A.D.L : Une telle initiative participe de ce temps de la réflexion éthique qui nous semble indispensable pour refonder le système de soins. C’est en croisant les regards, en suscitant et en nourrissant à partir des sciences humaines l’échange et le dialogue entre les différents métiers de l’hôpital et avec les patients, à partir de cas concrets, d’expériences vécues, qu’il sera possible de mettre à jour et de résoudre les souffrances éthiques vécues à l’Hôpital, trop souvent tues, et par là de retrouver le sens du soin et des pratiques respectueuses de chaque personne, soignée ou soignante.   

Quelles contributions, une initiative comme le forum du 8 décembre prochain, peut apporter à la compréhension de la crise de l’hôpital ? Comment concourt-elle à animer le dialogue et la réflexion collective de soignants, chercheurs, responsables de la santé, associations de patients, à l’Hôtel-Dieu et au-delà ?

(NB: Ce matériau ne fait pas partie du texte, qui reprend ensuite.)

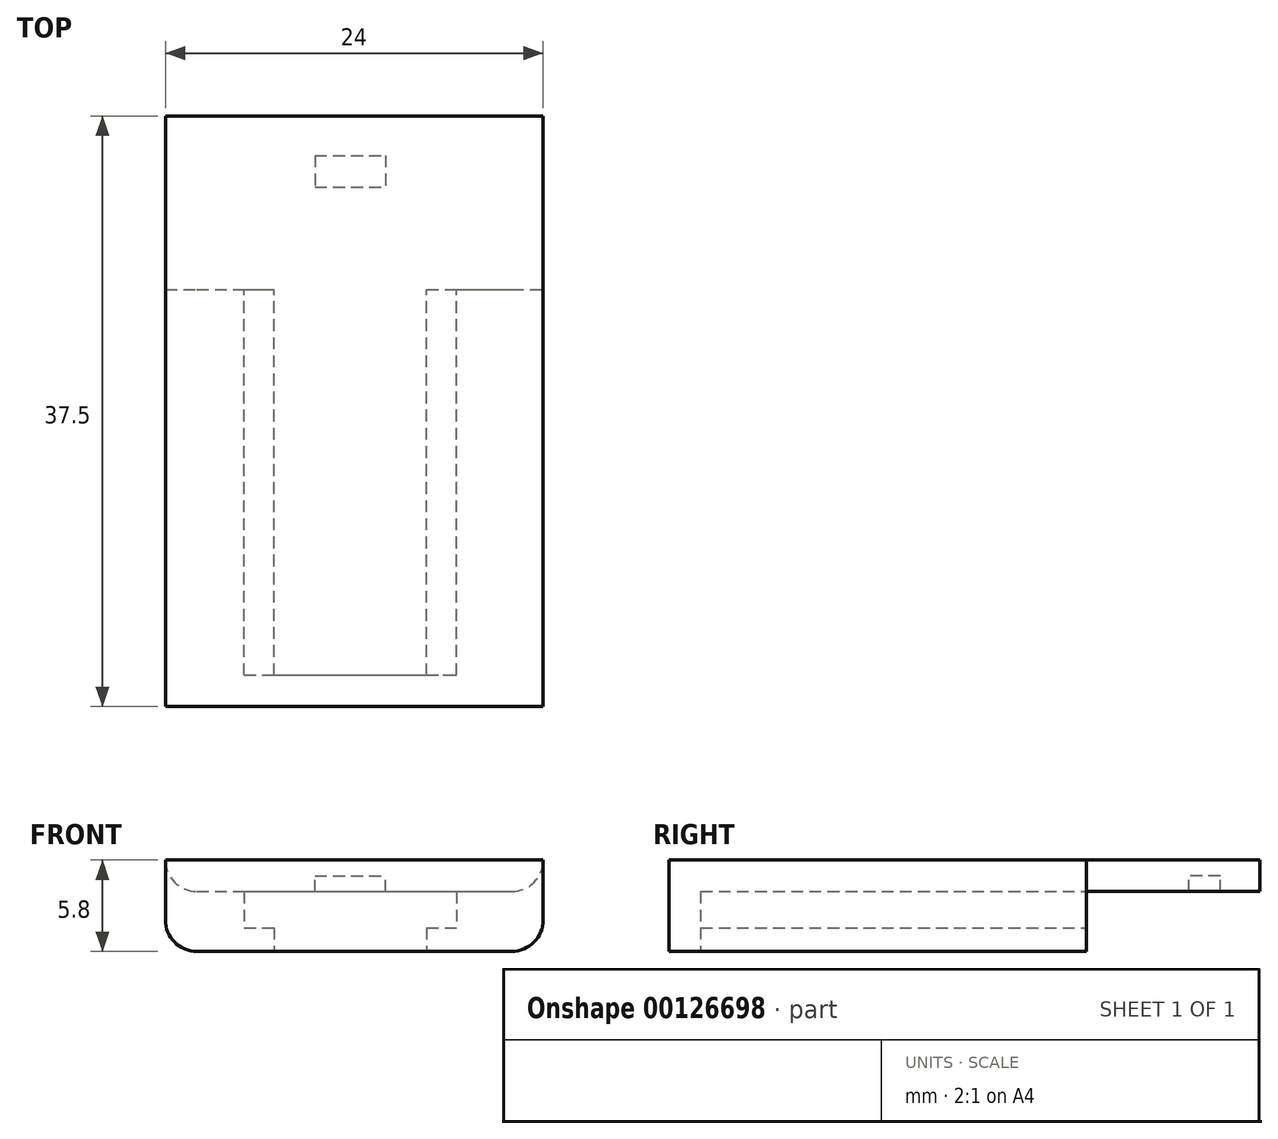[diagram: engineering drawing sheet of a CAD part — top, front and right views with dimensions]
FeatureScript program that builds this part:
annotation { "Feature Type Name" : "Feature", "Feature Type Description" : "" }
export const myFeature = defineFeature(function(context is Context, id is Id, definition is map)
    precondition{}
    {
        {
            var Q0;
            Q0=qCreatedBy(makeId("Front.planeOp"),FACE);
            var sketch = newSketch(context, id + "F0", { "sketchPlane" : qUnion([Q0])});
            skLineSegment(sketch, "E0.bottom", {"start": v(-6.75, 4.5) * mm, "end": v(-3.2, 4.5) * mm});
            skLineSegment(sketch, "E0.top", {"start": v(-6.75, 2.2) * mm, "end": v(-3.45, 2.2) * mm});
            skLineSegment(sketch, "E0.left", {"start": v(-6.75, 4.5) * mm, "end": v(-6.75, 2.2) * mm});
            skLineSegment(sketch, "E0.right", {"start": v(6.75, 4.5) * mm, "end": v(6.75, 2.2) * mm});
            skPoint(sketch, "E0.middle", {"position": v(0, 3.35) * mm});
            skLineSegment(sketch, "E1", {"start": v(4.85, 4.5) * mm, "end": v(4.85, 0) * mm});
            skLineSegment(sketch, "E2", {"start": v(-7.46, 0) * mm, "end": v(7.46, 0) * mm});
            skLineSegment(sketch, "E3.MirrorCS", {"start": v(-4.85, 4.5) * mm, "end": v(-4.85, 0) * mm});
            skLineSegment(sketch, "E4.trimOffspring", {"start": v(3.2, 4.5) * mm, "end": v(6.75, 4.5) * mm});
            skLineSegment(sketch, "E5.trimOffspring", {"start": v(3.45, 2.2) * mm, "end": v(6.75, 2.2) * mm});
            skLineSegment(sketch, "E6.top", {"start": v(-7.46, -2.58) * mm, "end": v(7.46, -2.58) * mm});
            skLineSegment(sketch, "E6.left", {"start": v(-7.46, 0) * mm, "end": v(-7.46, -2.58) * mm});
            skLineSegment(sketch, "E6.right", {"start": v(7.46, 0) * mm, "end": v(7.46, -2.58) * mm});
            skPoint(sketch, "E6.middle", {"position": v(0, -1.3) * mm});
            skLineSegment(sketch, "E7.bottom", {"start": v(-11.75, 6.5) * mm, "end": v(12.25, 6.5) * mm});
            skLineSegment(sketch, "E7.top", {"start": v(-11.75, 0.7) * mm, "end": v(-3.45, 0.7) * mm});
            skLineSegment(sketch, "E7.left", {"start": v(-11.75, 6.5) * mm, "end": v(-11.75, 0.7) * mm});
            skLineSegment(sketch, "E7.right", {"start": v(12.25, 6.5) * mm, "end": v(12.25, 0.7) * mm});
            skLineSegment(sketch, "E8.trimOffspring", {"start": v(3.45, 0.7) * mm, "end": v(12.25, 0.7) * mm});
            skLineSegment(sketch, "E9", {"start": v(-3.2, 4.5) * mm, "end": v(3.2, 4.5) * mm});
            skSolve(sketch);
        }
        {
            var Q0;
            {var subQ15=sQuery(id+"F0.wireOp",EDGE,"E0.left");Q0=makeQuery(id+"F0.imprint","IMPRINT",FACE,{"disambiguationData":[TD([[makeQuery(id+"F0.imprint","IMPRINT",EDGE,{"derivedFrom":subQ15}),-1.0]])]});}
            extrude(context, id + "F1", {"entities" : qUnion([Q0]), "depth" : 24.5 * mm});
        }
        {
            var Q0;
            Q0=makeQuery(id+"F1.opExtrude","CAP_FACE",FACE,{"disambiguationData":[OSD([sQuery(id+"F0.wireOp",EDGE,"E0.bottom"),sQuery(id+"F0.wireOp",EDGE,"E0.top"),sQuery(id+"F0.wireOp",EDGE,"E0.left"),sQuery(id+"F0.wireOp",EDGE,"E0.right"),sQuery(id+"F0.wireOp",EDGE,"S1AUJSAj-lBYP-Ti23-zWH8-DRC2IawmwYyc"),sQuery(id+"F0.wireOp",EDGE,"0b6ff6ab-89a0-4641-988e-e83ad78c142a0.MirrorCS"),sQuery(id+"F0.wireOp",EDGE,"E4.trimOffspring"),sQuery(id+"F0.wireOp",EDGE,"E5.trimOffspring"),sQuery(id+"F0.wireOp",EDGE,"E7.bottom"),sQuery(id+"F0.wireOp",EDGE,"E7.top"),sQuery(id+"F0.wireOp",EDGE,"E7.left"),sQuery(id+"F0.wireOp",EDGE,"E7.right"),sQuery(id+"F0.wireOp",EDGE,"E8.trimOffspring"),sQuery(id+"F0.wireOp",EDGE,"E9")])],"isStart":false});
            var sketch = newSketch(context, id + "F2", { "sketchPlane" : qUnion([Q0])});
            skLineSegment(sketch, "E10.bottom", {"start": v(-11.75, 6.5) * mm, "end": v(12.25, 6.5) * mm});
            skLineSegment(sketch, "E10.top", {"start": v(-11.75, 0.7) * mm, "end": v(12.25, 0.7) * mm});
            skLineSegment(sketch, "E10.left", {"start": v(-11.75, 6.5) * mm, "end": v(-11.75, 0.7) * mm});
            skLineSegment(sketch, "E10.right", {"start": v(12.25, 6.5) * mm, "end": v(12.25, 0.7) * mm});
            skSolve(sketch);
        }
        {
            var Q0;
            Q0=qSketchRegion(id+"F2",true);
            extrude(context, id + "F3", {"entities" : qUnion([Q0]), "operationType" : NewBodyOperationType.ADD, "depth" : 2 * mm});
        }
        {
            var Q0;
            Q0=makeQuery(id+"F3.boolean.opBoolean","MERGE",FACE,{"derivedFrom":[makeQuery(id+"F1.opExtrude","SWEPT_FACE",FACE,{"disambiguationData":[OSD([sQuery(id+"F0.wireOp",EDGE,"E7.bottom")])]}),makeQuery(id+"F3.opExtrude","SWEPT_FACE",FACE,{"disambiguationData":[OSD([sQuery(id+"F2.wireOp",EDGE,"E10.bottom")])]})]});
            var sketch = newSketch(context, id + "F4", { "sketchPlane" : qUnion([Q0])});
            skLineSegment(sketch, "E11.bottom", {"start": v(-11.75, 0) * mm, "end": v(12.25, 0) * mm});
            skLineSegment(sketch, "E11.top", {"start": v(-11.75, 11) * mm, "end": v(12.25, 11) * mm});
            skLineSegment(sketch, "E11.left", {"start": v(-11.75, 0) * mm, "end": v(-11.75, 11) * mm});
            skLineSegment(sketch, "E11.right", {"start": v(12.25, 0) * mm, "end": v(12.25, 11) * mm});
            skLineSegment(sketch, "E12.bottom", {"start": v(-2.25, 8.5) * mm, "end": v(2.25, 8.5) * mm});
            skLineSegment(sketch, "E12.top", {"start": v(-2.25, 6.5) * mm, "end": v(2.25, 6.5) * mm});
            skLineSegment(sketch, "E12.left", {"start": v(-2.25, 8.5) * mm, "end": v(-2.25, 6.5) * mm});
            skLineSegment(sketch, "E12.right", {"start": v(2.25, 8.5) * mm, "end": v(2.25, 6.5) * mm});
            skPoint(sketch, "E12.middle", {"position": v(0, 7.5) * mm});
            skSolve(sketch);
        }
        {
            var Q0;
            Q0=makeQuery(id+"F4.imprint","IMPRINT",FACE,{"disambiguationData":[TD([[makeQuery(id+"F4.imprint","IMPRINT",EDGE,{"derivedFrom":sQuery(id+"F4.wireOp",EDGE,"E11.bottom")}),1.0]])]});
            extrude(context, id + "F5", {"entities" : qUnion([Q0]), "operationType" : NewBodyOperationType.ADD, "oppositeDirection" : true, "depth" : 2 * mm});
        }
        {
            var Q0;
            Q0=makeQuery(id+"F4.imprint","IMPRINT",FACE,{"disambiguationData":[TD([[makeQuery(id+"F4.imprint","IMPRINT",EDGE,{"derivedFrom":sQuery(id+"F4.wireOp",EDGE,"E12.bottom")}),-1.0]])]});
            extrude(context, id + "F6", {"entities" : qUnion([Q0]), "operationType" : NewBodyOperationType.ADD, "oppositeDirection" : true, "depth" : 1 * mm});
        }
        {
            var Q0;
            Q0=makeQuery(id+"F5.opExtrude","CAP_EDGE",EDGE,{"disambiguationData":[OSD([sQuery(id+"F4.wireOp",EDGE,"E11.left")])],"isStart":false});
            var Q1;
            Q1=makeQuery(id+"F5.opExtrude","CAP_EDGE",EDGE,{"disambiguationData":[OSD([sQuery(id+"F4.wireOp",EDGE,"E11.right")])],"isStart":false});
            var Q2;
            Q2=makeQuery(id+"F3.boolean.opBoolean","MERGE",EDGE,{"derivedFrom":[makeQuery(id+"F1.opExtrude","SWEPT_EDGE",EDGE,{"disambiguationData":[OSD([sQuery(id+"F0.wireOp",EDGE,"E7.top"),sQuery(id+"F0.wireOp",EDGE,"E7.left")])]}),makeQuery(id+"F3.opExtrude","SWEPT_EDGE",EDGE,{"disambiguationData":[OSD([sQuery(id+"F2.wireOp",EDGE,"E10.top"),sQuery(id+"F2.wireOp",EDGE,"E10.left")])]})]});
            var Q3;
            Q3=makeQuery(id+"F3.boolean.opBoolean","MERGE",EDGE,{"derivedFrom":[makeQuery(id+"F1.opExtrude","SWEPT_EDGE",EDGE,{"disambiguationData":[OSD([sQuery(id+"F0.wireOp",EDGE,"E7.right"),sQuery(id+"F0.wireOp",EDGE,"E8.trimOffspring")])]}),makeQuery(id+"F3.opExtrude","SWEPT_EDGE",EDGE,{"disambiguationData":[OSD([sQuery(id+"F2.wireOp",EDGE,"E10.top"),sQuery(id+"F2.wireOp",EDGE,"E10.right")])]})]});
            fillet(context, id + "F7", {"entities" : qUnion([Q0, Q1, Q2, Q3]), "radius" : 2 * mm, "tangentPropagation" : true, "allowEdgeOverflow" : false});
        }
    });
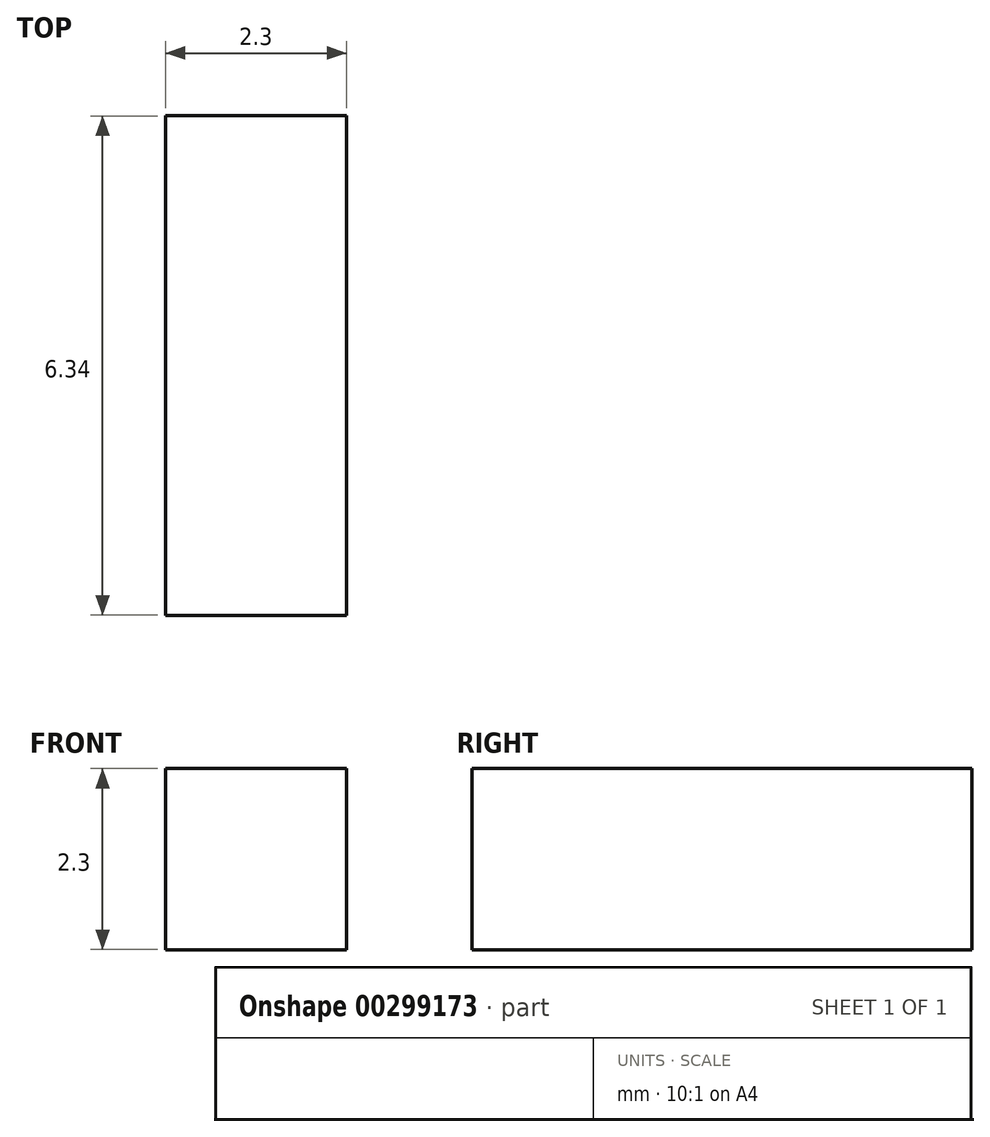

M.D. : Un tel forum doit rendre visibles, centrales et durables les réflexions multiples autour du soin et son rapport à la société. Les initiatives en ce sens sont nombreuses, mais pas toujours conscientes de l’être, ni coordonnées : durant mon doctorat je n’ai réalisé que tard que d’autres personnes travaillaient sur mon sujet, les greffes de mains et de visage ! Une telle recherche a besoin d’être structurée, soutenue, rendue visible. Elle a un intérêt pour le monde universitaire, pour les acteurs du soin et les patients, pour le débat public. Il s’y joue des choses essentielles de notre vie collective, des évolutions des sciences et des techniques actuelles, et pour esquisser une anthropologie. Il y a là quelque chose qui va encore plus loin donc que la crise actuelle du système de santé – s’y limiter risquerait de réduire l’effort à cela. Un forum doit donc être un lieu de débat, de recherche, qui permette de développer les questionnements dans de nombreuses directions, institutions, disciplines. Participer à une réflexion et à une recherche aide, de manière très indirecte certes mais réelle, à ressaisir son métier, sa situation de patient, son engagement associatif.

A.D.L : Avec ce forum, ces questions sont mises sur la place publique, et c’est bien leur place. Trop souvent on considère que ce qui se passe à l’hôpital doit être réglé à l’hôpital, par les soignants et leurs gestionnaires. Pourtant la santé est un bien commun, et garantir un accès à des soins de qualité pour tous est une question qui nous concerne tous et doit être saisie par tous.